Pembacaan atas sebuah karya sastra apa pun bentuknya tentu saja adalah merupakan sebuah bentuk interaksi komunikatif antara karya itu sendiri dengan para pembacanya. Yang menjadi kesulitan dan sekaligus keunikan sebuah karya sesungguhnya adalah terletak pada berbagai kaidak-kaidah struktural dari karya itu sendiri yang notabene seringkali tak terlalu dianggap atau diperhatikan oleh pembaca yang sekedar berniat merentang-rentang waktu, oleh karena itu karya yang berusaha tampil dengan telanjang dan apa adanya seringkali dianggap sebagai karya yang kurang berhasil, karena unsur-unsur estetis sebuah karya seringkali justru terselubung, di mana makna baru diperoleh setelah kita sebagai pembaca berhasil mengungkap hikmah yang tersirat di balik struktur yang tersurat di dalam karya tersebut.

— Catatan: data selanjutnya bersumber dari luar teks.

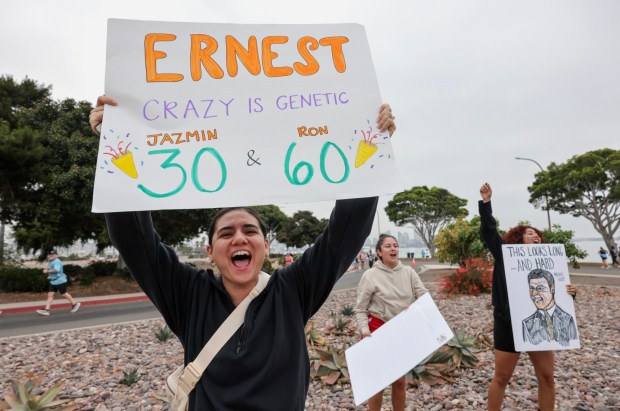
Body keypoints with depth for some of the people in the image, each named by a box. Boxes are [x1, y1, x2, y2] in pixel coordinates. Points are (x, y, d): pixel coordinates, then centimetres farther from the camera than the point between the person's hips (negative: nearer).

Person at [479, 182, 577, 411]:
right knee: (501, 377, 6)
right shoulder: (505, 254, -3)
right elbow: (488, 231, -12)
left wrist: (570, 293, -11)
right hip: (508, 325, -4)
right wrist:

Keberhasilan seorang penulis di dalam menuangkan gagasan atau perasaannya seringkali lebih banyak dipengaruhi oleh keakrabannya dengan media komunikasi yang ia pakai, dan yang lebih utama lagi adalah pada kemampuannya untuk mengekspresikan kembali apa yang ia pikirkan dan apa yang ia rasakan, sehingga pembaca dapat merasakan secara eksplisit apa yang telah dirasakan oleh sang penulis. Misalnya saja sebuah sajak bisa terdengar indah, menyentuh perasaan dan bahkan mampu menggerakkan emosi pembaca manakala kata-kata telah dipilih dengan tepat untuk mengungkapkan maksud yang terdalam dari apa yang dirasakan oleh sang penyair. Namun sekali lagi ‘kata’ di sini bukanlah sekedar ‘kata’ dalam artian yang apa adanya. ‘Kata’ dalam sebuah karya sastra tentu saja harus dapat dibedakan dengan ‘kata’ di dalam berita surat kabar atau pun di dalam surat undangan pernikahan misalnya. Akan tetapi jangan pula keasyikan ‘kata’ menjadi sesuatu hal yang mubazir dan sia-sia karena sang penulis terlalu banyak mengumbar hasratnya dengan cara yang berlebihan.

Dengan terus-menerus belajar mengkaji karya-karya orang lain dan terutama dari karya-karya yang bermutu maka kita akan tahu dimana sebenarnya letak kekuatan sebuah karya sastra. Budaya kritik sesungguhnya tumbuh seiring dengan budaya cipta dan apa yang sejauh ini telah dilaksanakan oleh milis ini sebagai sebuah media komunikasi antar penulis dengan pendekatan konsep saling berbagi dan saling belajar untuk meningkatkan mutu dari karya kita sendiri adalah sebuah langkah maju yang harus kita acungi jempol dan kita dukung terus kelangsungannya. Salam kreatif.